Assignment => Rewrite the stretch of data from the line containing "form **2.06** kL." through the line containing "Recorded: **135** mm", with "surveyor" changed to "inspector" and everything else left as it stands. Leave the pictures out of your answer.

Excerpted records =>
▼

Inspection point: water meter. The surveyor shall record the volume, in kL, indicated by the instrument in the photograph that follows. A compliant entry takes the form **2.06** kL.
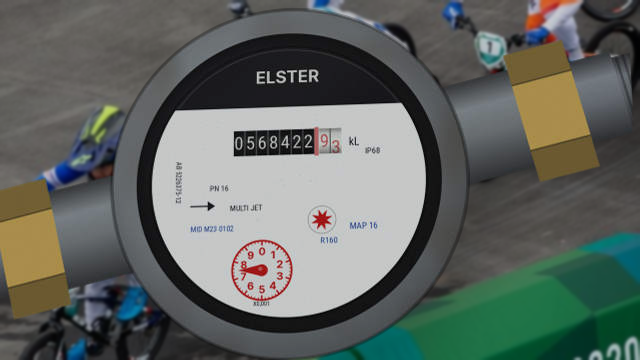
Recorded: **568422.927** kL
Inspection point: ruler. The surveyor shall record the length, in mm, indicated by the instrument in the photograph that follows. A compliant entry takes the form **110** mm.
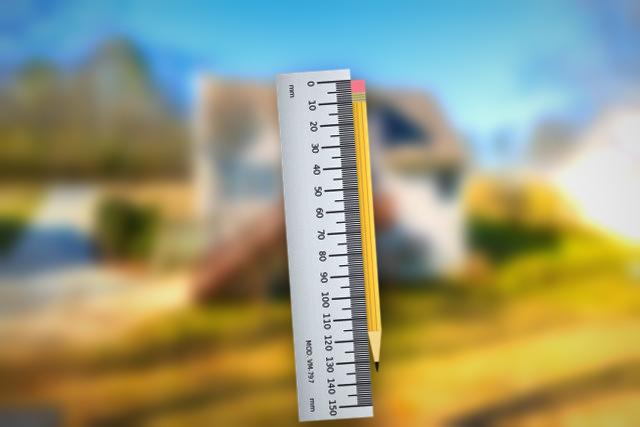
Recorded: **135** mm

▲
▼

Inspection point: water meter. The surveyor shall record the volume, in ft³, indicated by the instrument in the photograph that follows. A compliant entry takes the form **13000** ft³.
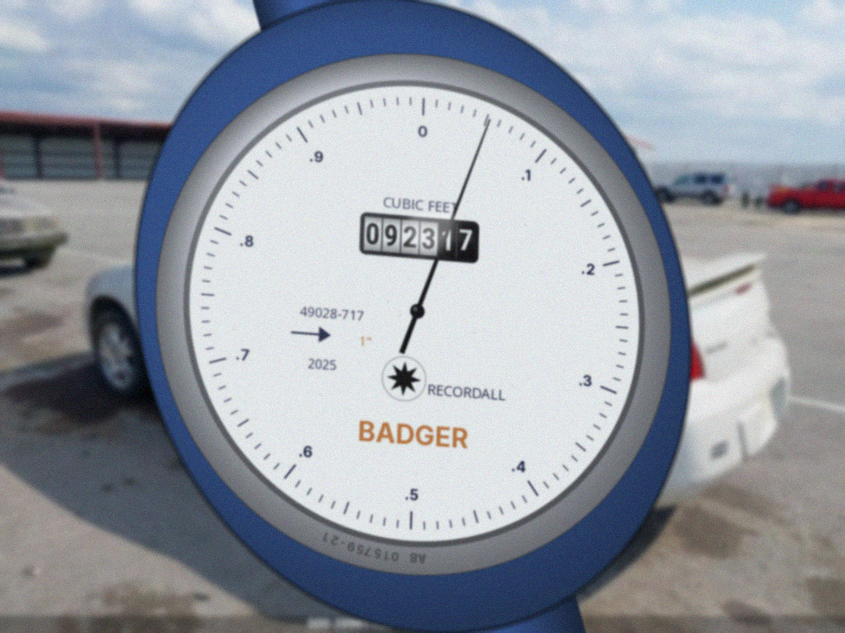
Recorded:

▲

Answer to this problem =>
Inspection point: water meter. The inspector shall record the volume, in kL, indicated by the instrument in the photograph that follows. A compliant entry takes the form **2.06** kL.
Recorded: **568422.927** kL
Inspection point: ruler. The inspector shall record the length, in mm, indicated by the instrument in the photograph that follows. A compliant entry takes the form **110** mm.
Recorded: **135** mm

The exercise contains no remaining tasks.